A short-sale is when the lender (mortgage company or bank, etc.) will agree to sell the property at a loss during pre foreclosure because they do not want it to end up on their books as a non-performing account. Therefore, will discount the asset prior to foreclosure. It will save the lender both time and money by accepting a short-sale.
To do a short-sale you need to be able to move quickly to close the deal. The lender is allowing the homeowner the opportunity to sell the property before it goes to auction without slowing the process down.
The strong motivation to sell fast is one of the advantages of a short-sale, which means you can usually get the property for a good price.
The lender has to approve the sale and in some cases will take a loss on the property. However, most all lenders frown on a seller receiving any monetary gain through such a short-sale, understandable in lieu of the lender’s agreement to accept less than the existing note. After all, this is a legal and binding agreement between all parties to remedy a financially stressful situation.
You can go directly to the homeowner and sign a purchase contract so you can submit it to the lender showing that you are ready to buy the property. You cannot negotiate with the lender until you have the homeowner sign an Authorization To Release Information form. This will give the investor the opportunity to talk directly to the lender.
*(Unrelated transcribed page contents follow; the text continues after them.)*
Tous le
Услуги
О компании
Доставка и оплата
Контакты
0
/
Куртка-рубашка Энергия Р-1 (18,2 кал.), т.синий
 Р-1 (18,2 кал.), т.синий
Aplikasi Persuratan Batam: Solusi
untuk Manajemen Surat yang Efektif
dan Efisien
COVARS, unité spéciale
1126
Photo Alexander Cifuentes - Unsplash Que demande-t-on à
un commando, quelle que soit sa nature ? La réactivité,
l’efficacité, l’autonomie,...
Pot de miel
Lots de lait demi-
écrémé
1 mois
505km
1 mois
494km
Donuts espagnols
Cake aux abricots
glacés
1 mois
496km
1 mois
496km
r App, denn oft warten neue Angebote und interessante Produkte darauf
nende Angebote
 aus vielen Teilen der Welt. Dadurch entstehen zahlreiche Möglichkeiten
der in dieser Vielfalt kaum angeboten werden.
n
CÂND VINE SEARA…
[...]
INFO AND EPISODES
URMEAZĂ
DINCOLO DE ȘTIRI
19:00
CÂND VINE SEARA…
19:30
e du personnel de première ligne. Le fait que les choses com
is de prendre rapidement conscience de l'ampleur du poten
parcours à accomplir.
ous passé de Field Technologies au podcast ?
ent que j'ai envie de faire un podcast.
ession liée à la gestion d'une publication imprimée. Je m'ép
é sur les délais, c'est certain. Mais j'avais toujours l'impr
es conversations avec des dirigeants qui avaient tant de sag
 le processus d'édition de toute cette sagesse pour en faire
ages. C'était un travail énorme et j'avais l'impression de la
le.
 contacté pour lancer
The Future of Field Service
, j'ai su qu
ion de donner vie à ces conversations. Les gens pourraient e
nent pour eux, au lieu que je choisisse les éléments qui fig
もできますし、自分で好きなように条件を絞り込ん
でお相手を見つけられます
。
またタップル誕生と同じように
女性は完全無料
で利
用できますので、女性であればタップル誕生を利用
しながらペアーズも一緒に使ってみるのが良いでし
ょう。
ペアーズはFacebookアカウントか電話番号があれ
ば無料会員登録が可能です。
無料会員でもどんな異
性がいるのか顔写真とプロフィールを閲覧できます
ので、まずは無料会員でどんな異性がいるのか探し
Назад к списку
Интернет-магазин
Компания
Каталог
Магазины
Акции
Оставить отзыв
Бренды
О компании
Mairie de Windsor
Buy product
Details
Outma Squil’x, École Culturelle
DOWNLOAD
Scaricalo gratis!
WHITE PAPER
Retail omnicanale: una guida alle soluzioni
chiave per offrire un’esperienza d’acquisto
With the signed purchase contract and Authorization To Release Information form the investor will then contact the lender’s loss mitigation department to negotiate a short-sale. Be prepared when contacting the loss mitigation department. You must give them a reason to execute a short-sale. Financial or health conditions of seller, physical and market condition of the property and area, and make it easy and quick for them to take the burden off of their books.
A short-sale will benefit the seller (homeowner) because they will not have a foreclosure on their credit record. It will benefit the investor because it is a fast moving process and will result in paying a lower price for the property. It will benefit the bank because they will not have to go through the time and expense of foreclosing. If handled correctly, a short-sale can be a win-win situation for all parties.